Улица, на которой стоял объект, была запружена остовами грузовиков и автобусов. Здесь, в узком ущелье частной застройки, застрял, да так и остался стоять навечно, большой конвой. В голове и хвосте колонны темнели узнаваемые силуэты броневиков, поставленных так, чтобы блокировать любое движение извне. Пространство еще хранило следы панического бегства: лоскуты линялого тряпья, ошметки растерзанных дорожных сумок из пластика, выползки полимерной пленки, огрызки фольги и осколки стекла, рассыпающиеся в прах гильзы. Все это было втоптано множеством ног в мостовой камень и плитку самого двора, ступени особняка, ведущие к сумеречному холлу.
Искусственный «ковер» неприятно пружинил под ногами, вызывая у Никифора чувство, будто он шел по чему-то живому. От кого спасались бегущие люди, в кого стреляли? Колонну преследовали метаморфы, либо сами чужаки? Или же огонь – злой, кинжальный, в упор – велся по тем, кто тоже стремился попасть в бункер, но по каким-то причинам был лишен права на место в убежище? После недель, проведенных на Надежде Еловский мог принять за объяснение любое безумие.

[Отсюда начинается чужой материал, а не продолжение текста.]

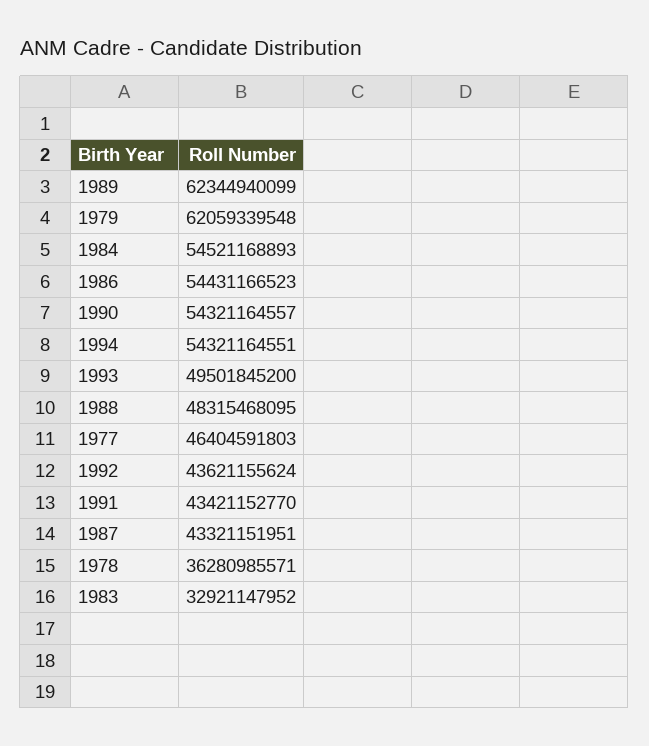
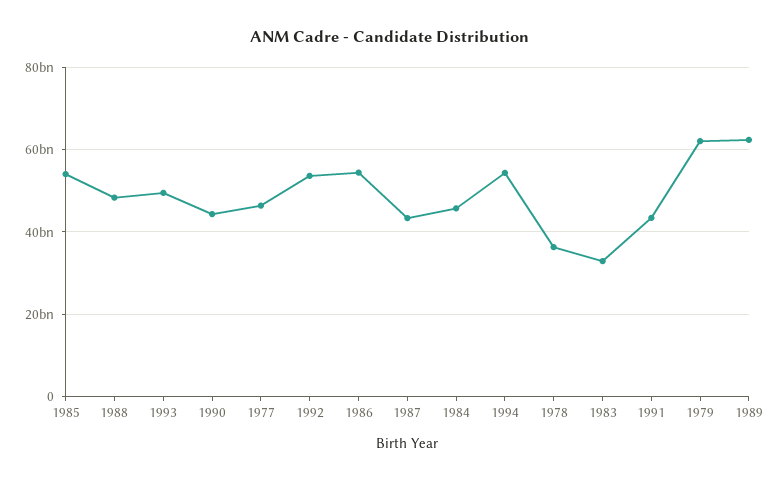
1984: 54521168893 -> 46000000000
1990: 54321164557 -> 44000000000
1992: 43621155624 -> 54000000000
1985: none -> 54000000000

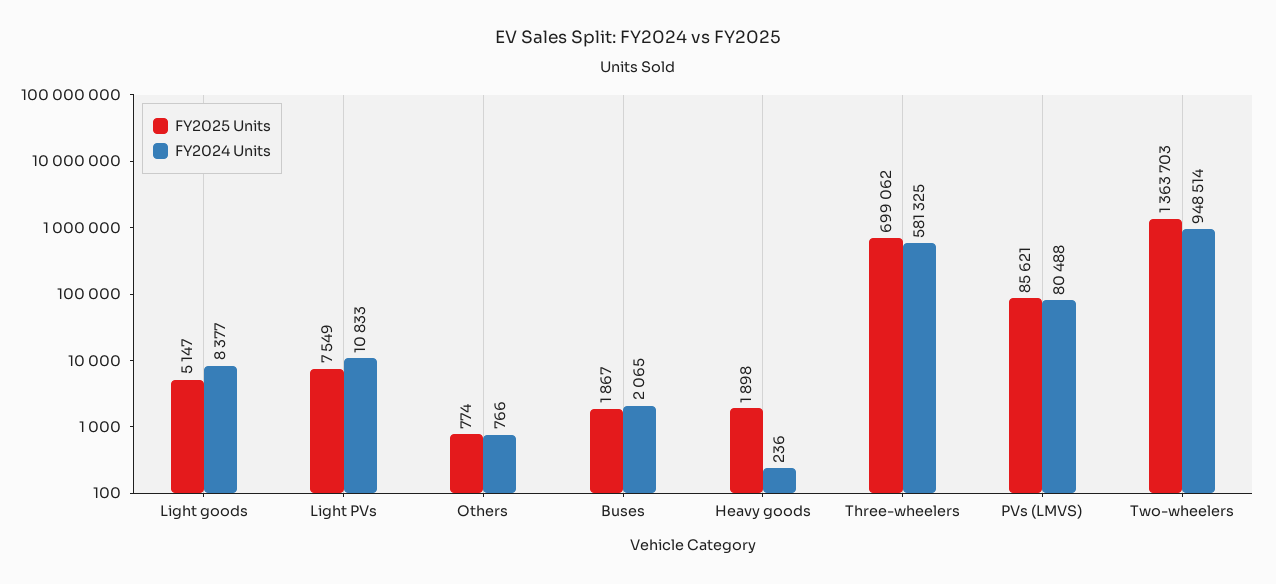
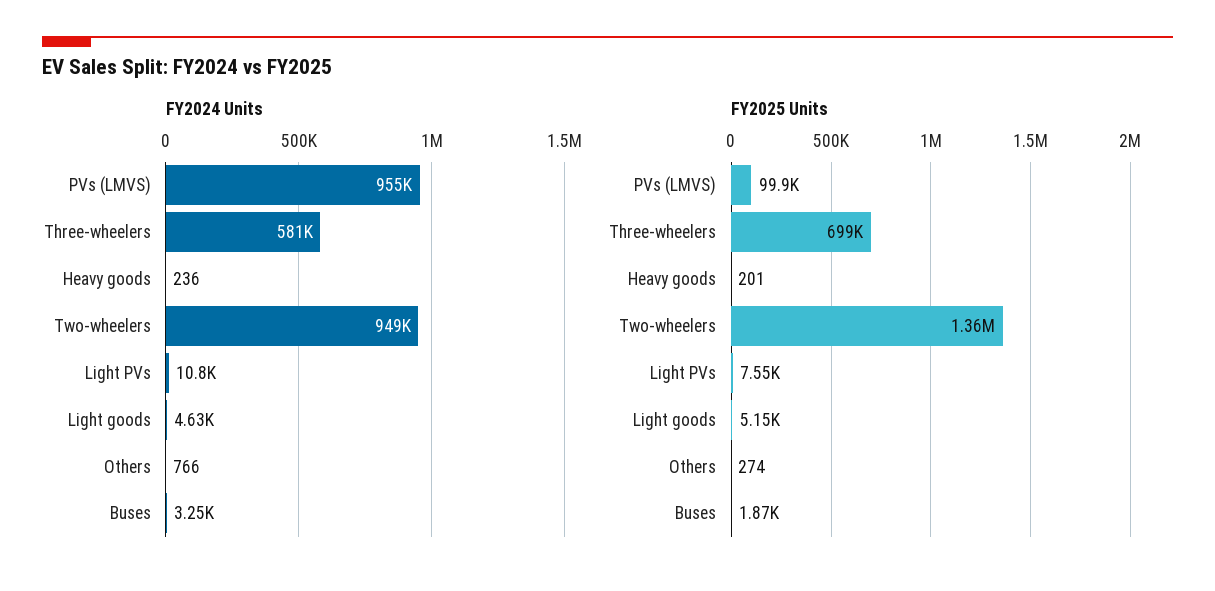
FY2024 Units, Light goods: 8377 -> 4630
FY2025 Units, Others: 774 -> 274
FY2024 Units, Buses: 2065 -> 3250
FY2025 Units, Heavy goods: 1898 -> 201
FY2025 Units, PVs (LMVS): 85621 -> 99900
FY2024 Units, PVs (LMVS): 80488 -> 955000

На колонне у врат зеленела покосившаяся табличка с угловатой вязью. Окисление сделало некоторые символы практически нечитаемыми, но общий смысл был понятен.
– Департамент бережного развития, – произнес Никифор вслух и, оглядевшись, добавил уже от себя: – Злая ирония.
Кто-то очень давно, настолько, что петли успели схватиться намертво, оставил между ажурными половинками щель, сквозь которую мог бочком пройти человек. Но когда-то, очевидно, ворота были распахнуты настежь. Еловский остановился и задумчиво поднял с земли голову пластмассового пупса. Один глаз куклы приоткрылся, позволяя рассмотреть край стеклянной радужки ярко-зеленого цвета. Никифор осторожно положил игрушку на место и быстрым шагом направился в особняк. Следы бегства вели его к широкой лестнице, ведущей к тяжелым створам, перекрывающим проход.